Option to generate Step Names in English
Query Steps generated within the Query Editor dialog are by default localized to the “current installation language”. For instance, adding a Remove Columns step via the Query Editor would result in a new “RemovedColumns” step if using the English-US version of Power BI Desktop.
A common area of feedback from many users is that this approach does not scale well when they share Power BI Desktop files with other users running different localized versions of the product and these users also make changes to their queries, as it results in a mix of languages in the Step names.
In this update, we’re introducing a new option to “Always generate Step names in English”. Users can now control whether the Query Editor should automatically generate Step names in the current installation language (old behavior, and still the default behavior going forward), or lock it down so that step names are generated in English. This setting applies to all files created in the current machine.
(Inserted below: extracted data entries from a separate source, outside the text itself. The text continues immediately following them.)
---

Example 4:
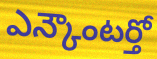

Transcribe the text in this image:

ఎన్కౌంటర్తో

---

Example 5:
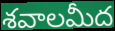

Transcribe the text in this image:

శవాలమీద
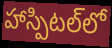
హాస్పిటల్‌లో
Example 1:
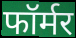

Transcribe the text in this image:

फॉर्मर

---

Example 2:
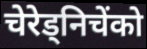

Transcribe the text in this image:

चेरेड्निचेंको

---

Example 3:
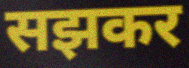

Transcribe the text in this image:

सझकर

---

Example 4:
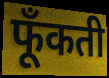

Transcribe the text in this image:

फूँकती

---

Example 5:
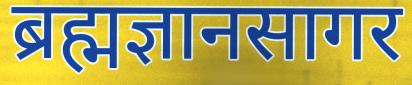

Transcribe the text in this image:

ब्रह्मज्ञानसागर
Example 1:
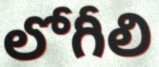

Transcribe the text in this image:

లోగీలి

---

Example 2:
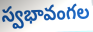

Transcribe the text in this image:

స్వభావంగల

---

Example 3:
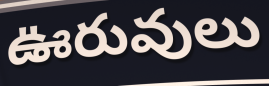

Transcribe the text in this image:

ఊరువులు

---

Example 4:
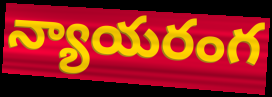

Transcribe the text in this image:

న్యాయరంగ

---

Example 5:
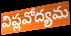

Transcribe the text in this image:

విప్లవోద్యమ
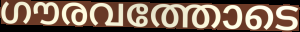
ഗൗരവത്തോടെ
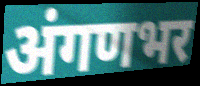
अंगणभर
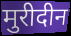
मुरीदीन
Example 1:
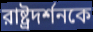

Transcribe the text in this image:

রাষ্ট্রদর্শনকে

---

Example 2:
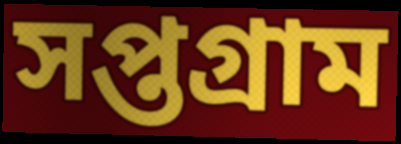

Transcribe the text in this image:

সপ্তগ্রাম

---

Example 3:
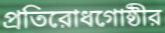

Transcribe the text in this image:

প্রতিরোধগোষ্ঠীর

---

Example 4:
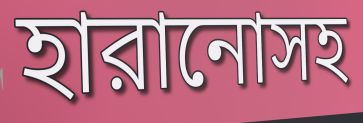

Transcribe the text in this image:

হারানোসহ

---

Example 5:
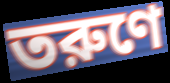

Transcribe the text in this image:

তরুণে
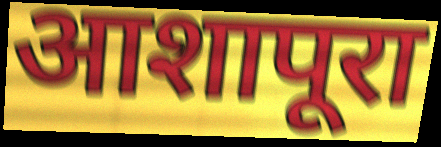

This option is available under “File -> Options -> Global” and it only shows up in non-English versions of Power BI Desktop (as it means no change in behavior for English versions). Here is a screenshot of this option in the Spanish version of Power BI Desktop:
Description for Query Steps
Another feature request from existing users has been to allow them to provide “Comments” or “Description” for their query steps. Before this update, it was possible to provide a Description for queries, but not for steps within these queries.
With this update, we’re introducing a new Description field for Steps, which can be accessed within the right-click menu for any step in your queries (“Properties…”):
More details about description for Query Steps in the following video:
New Data Transformations
As with every monthly update, we continue making incremental improvements to the Power BI Desktop Data Transformation capabilities in the Query Editor, based on your feedback.
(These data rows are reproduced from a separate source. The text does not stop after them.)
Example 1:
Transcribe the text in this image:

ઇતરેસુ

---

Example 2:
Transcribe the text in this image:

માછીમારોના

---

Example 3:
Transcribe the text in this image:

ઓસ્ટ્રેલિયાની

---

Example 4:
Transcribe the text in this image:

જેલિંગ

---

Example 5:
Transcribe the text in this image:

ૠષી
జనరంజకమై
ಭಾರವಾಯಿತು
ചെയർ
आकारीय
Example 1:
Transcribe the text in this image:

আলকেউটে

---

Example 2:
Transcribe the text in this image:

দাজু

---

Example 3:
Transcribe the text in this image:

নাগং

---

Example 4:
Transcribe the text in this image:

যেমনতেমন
This month, we’re adding three new types of Data Transformations:
Extract Week Day and Month Name from a DateTime column
Another very common customer request has been to provide a built-in transformation to extract the WeekDay or Month names from a given Date/Time column. We’ve made this available from the Query Editor ribbon (either via Transform to modify an existing column, or via Add Column to insert a new one). These two options can be found under “Date -> Day -> Name of Day” and “Date -> Month -> Name of Month”, respectively. Note that the Day/Month names are localized according to the Locale setting for your Power BI Desktop file (available under File -> Options -> Current File -> Regional Settings).
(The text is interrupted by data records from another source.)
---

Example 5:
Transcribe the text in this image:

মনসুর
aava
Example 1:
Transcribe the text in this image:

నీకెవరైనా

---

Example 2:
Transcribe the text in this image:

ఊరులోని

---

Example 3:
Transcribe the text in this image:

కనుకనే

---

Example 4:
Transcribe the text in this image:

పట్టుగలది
Merging Dates and Times into a DateTime column
Another new transformation this month allows users to combine a Date column and a Time column into a single Date/Time column. This can be achieved by selecting those two columns and clicking “Combine Date and Time” under Transform or Add Columns tabs (Date or Time menus).
Extract Start/End of Hour
The last new Data Transformation this month allows users to easily extract the Start or End of an Hour based on a Date/Time or Time column. These two options can be found under the Time->Hour menu in the Transform and Add Column tabs.